See also: Pair of adjoining shophouses in Chinatown up for sale
Michael Tay, deputy managing director and head of capital markets, Singapore at CBRE, says there are fewer than five hotels with more than 150 rooms in the Geylang area, and such freehold assets are “tightly held and rarely made available”. “We expect renewed interest at the revised price point from family offices, high-net-worth individuals, corporates and real estate funds. Over the past year, demand for hospitality assets has remained strong, evidenced by transactions such as Hotel Miramar and 115 Geylang Road (Former Gay World Hotel).”

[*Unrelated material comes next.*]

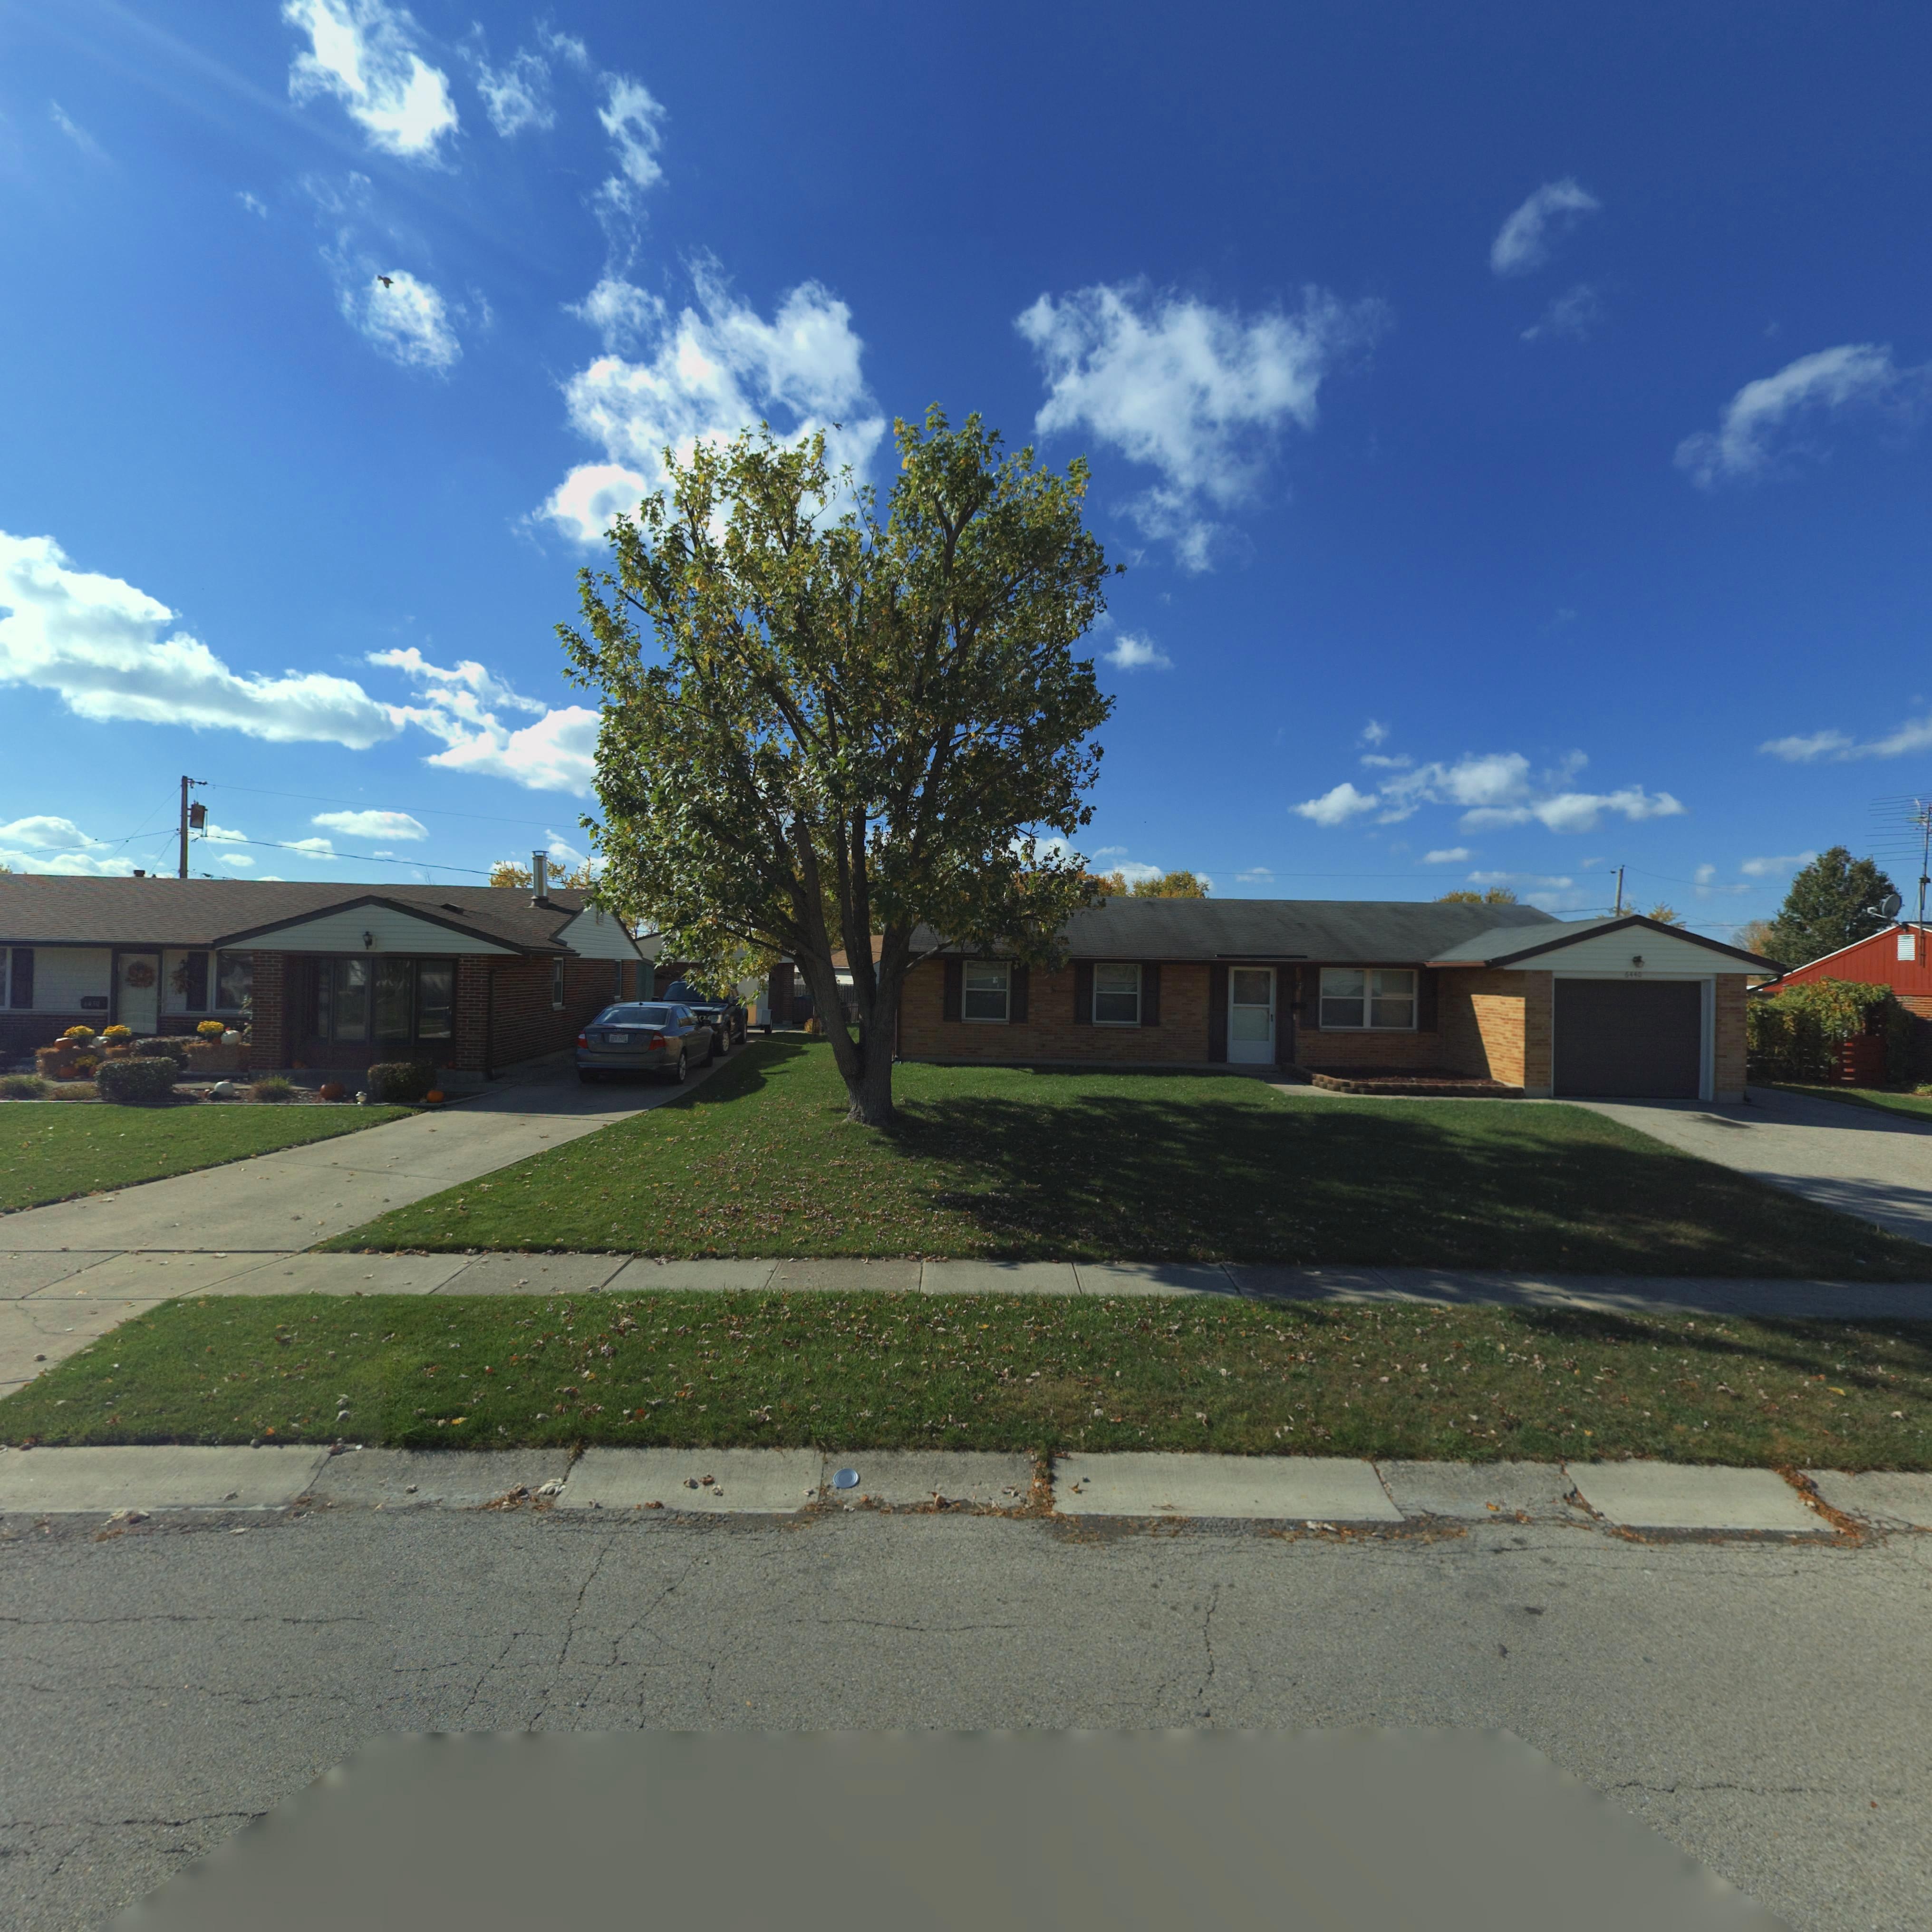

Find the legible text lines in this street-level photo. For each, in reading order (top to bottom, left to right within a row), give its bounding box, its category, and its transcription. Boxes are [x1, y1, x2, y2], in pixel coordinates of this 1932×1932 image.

[1624, 971, 1642, 978] StreetNumber: 6440
[82, 1000, 100, 1008] StreetNumber: *4*0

The asset offers multiple avenues for value creation, according to CBRE. Subject to relevant authorities’ approval, the back alley may be converted into higher-value uses such as outdoor lounge areas, a swimming pool or an outdoor gym.
The hotel can also be repositioned into a co-living asset, adds CBRE.
Joshua Giam, director of capital markets, Singapore at CBRE says: “At the revised guide price, it translates to less than $600,000 per key, which is deemed attractive for a freehold hotel in Singapore, making this offering particularly compelling for investors. In addition, the city‑fringe location of this asset positions it strongly for alternative accommodation models such as co‑living and long‑stay concepts.”